What is Fun-Audio-Chat?
Fun-Audio-Chat is an open-source Large Audio Language Model (8B parameters) from Alibaba’s Tongyi Fun Team, released December 23, 2025, for natural low-latency speech-to-speech and speech-to-text voice interactions.
Is Fun-Audio-Chat free to use?
Yes, it is completely open-source under Apache 2.0 license with model weights, code, and inference/demo scripts freely available on GitHub and Hugging Face.
When was Fun-Audio-Chat released?
The model was officially released on December 23, 2025, with technical report on arXiv and open-source code shortly after.
What are the key innovations in Fun-Audio-Chat?
It uses Dual-Resolution Speech Representations (5Hz backbone + 25Hz head) for ~50% compute reduction and Core-Cocktail training to preserve text LLM strength alongside audio capabilities.
What hardware is required for Fun-Audio-Chat?
Inference needs approximately 24GB GPU VRAM; training requires 4x80GB GPUs; supports vLLM for significant speedups.
Does Fun-Audio-Chat support voice empathy?

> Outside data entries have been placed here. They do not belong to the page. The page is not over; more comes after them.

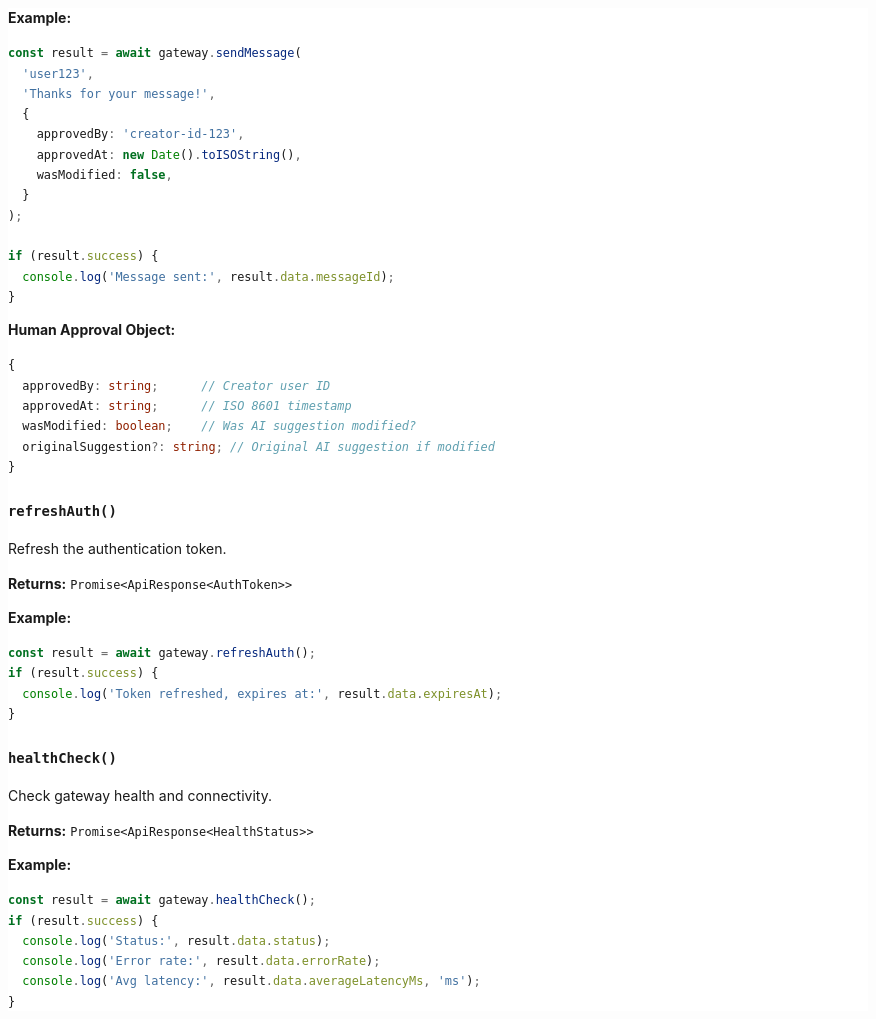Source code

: **Example:**
```typescript
const result = await gateway.sendMessage(
  'user123',
  'Thanks for your message!',
  {
    approvedBy: 'creator-id-123',
    approvedAt: new Date().toISOString(),
    wasModified: false,
  }
);

if (result.success) {
  console.log('Message sent:', result.data.messageId);
}
```

**Human Approval Object:**
```typescript
{
  approvedBy: string;      // Creator user ID
  approvedAt: string;      // ISO 8601 timestamp
  wasModified: boolean;    // Was AI suggestion modified?
  originalSuggestion?: string; // Original AI suggestion if modified
}
```

### `refreshAuth()`

Refresh the authentication token.

**Returns:** `Promise<ApiResponse<AuthToken>>`

**Example:**
```typescript
const result = await gateway.refreshAuth();
if (result.success) {
  console.log('Token refreshed, expires at:', result.data.expiresAt);
}
```

### `healthCheck()`

Check gateway health and connectivity.

**Returns:** `Promise<ApiResponse<HealthStatus>>`

**Example:**
```typescript
const result = await gateway.healthCheck();
if (result.success) {
  console.log('Status:', result.data.status);
  console.log('Error rate:', result.data.errorRate);
  console.log('Avg latency:', result.data.averageLatencyMs, 'ms');
}
```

Yes, it detects emotional tone, pace, and energy in speech and responds appropriately for more natural conversations.
What benchmarks does Fun-Audio-Chat excel in?

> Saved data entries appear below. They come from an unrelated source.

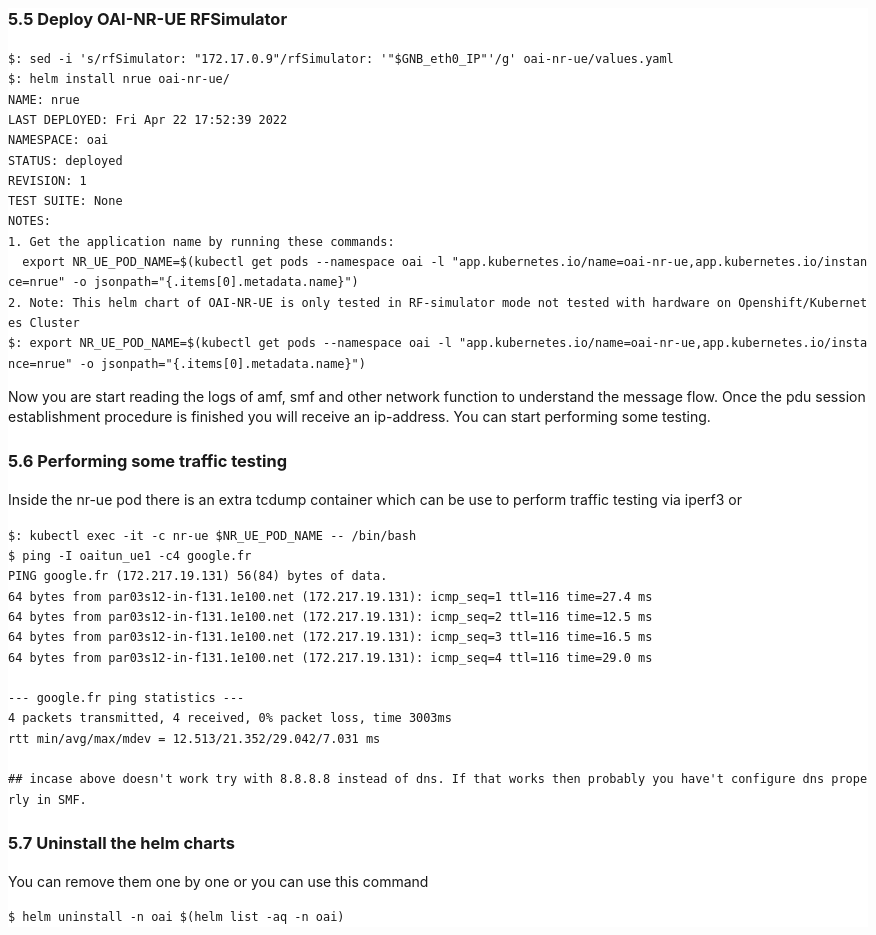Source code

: ### 5.5 Deploy OAI-NR-UE RFSimulator


```shell
$: sed -i 's/rfSimulator: "172.17.0.9"/rfSimulator: '"$GNB_eth0_IP"'/g' oai-nr-ue/values.yaml
$: helm install nrue oai-nr-ue/
NAME: nrue
LAST DEPLOYED: Fri Apr 22 17:52:39 2022
NAMESPACE: oai
STATUS: deployed
REVISION: 1
TEST SUITE: None
NOTES:
1. Get the application name by running these commands:
  export NR_UE_POD_NAME=$(kubectl get pods --namespace oai -l "app.kubernetes.io/name=oai-nr-ue,app.kubernetes.io/instance=nrue" -o jsonpath="{.items[0].metadata.name}")
2. Note: This helm chart of OAI-NR-UE is only tested in RF-simulator mode not tested with hardware on Openshift/Kubernetes Cluster
$: export NR_UE_POD_NAME=$(kubectl get pods --namespace oai -l "app.kubernetes.io/name=oai-nr-ue,app.kubernetes.io/instance=nrue" -o jsonpath="{.items[0].metadata.name}")
```

Now you are start reading the logs of amf, smf and other network function to understand the message flow. Once the pdu session establishment procedure is finished you will receive an ip-address. You can start performing some testing. 


### 5.6 Performing some traffic testing

Inside the nr-ue pod there is an extra tcdump container which can be use to perform traffic testing via iperf3 or 

```shell
$: kubectl exec -it -c nr-ue $NR_UE_POD_NAME -- /bin/bash
$ ping -I oaitun_ue1 -c4 google.fr
PING google.fr (172.217.19.131) 56(84) bytes of data.
64 bytes from par03s12-in-f131.1e100.net (172.217.19.131): icmp_seq=1 ttl=116 time=27.4 ms
64 bytes from par03s12-in-f131.1e100.net (172.217.19.131): icmp_seq=2 ttl=116 time=12.5 ms
64 bytes from par03s12-in-f131.1e100.net (172.217.19.131): icmp_seq=3 ttl=116 time=16.5 ms
64 bytes from par03s12-in-f131.1e100.net (172.217.19.131): icmp_seq=4 ttl=116 time=29.0 ms

--- google.fr ping statistics ---
4 packets transmitted, 4 received, 0% packet loss, time 3003ms
rtt min/avg/max/mdev = 12.513/21.352/29.042/7.031 ms

## incase above doesn't work try with 8.8.8.8 instead of dns. If that works then probably you have't configure dns properly in SMF. 
```

### 5.7 Uninstall the helm charts

You can remove them one by one or you can use this command

``` shell
$ helm uninstall -n oai $(helm list -aq -n oai)
```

It ranks top among similar-sized models on OpenAudioBench, VoiceBench, UltraEval-Audio, MMAU series, and speech function/instruction benchmarks.
How do I run Fun-Audio-Chat locally?
Clone the GitHub repo, install dependencies (Python 3.12, PyTorch 2.8.0, ffmpeg), download weights from Hugging Face, and run inference scripts like infer_s2t.py or infer_s2s.py.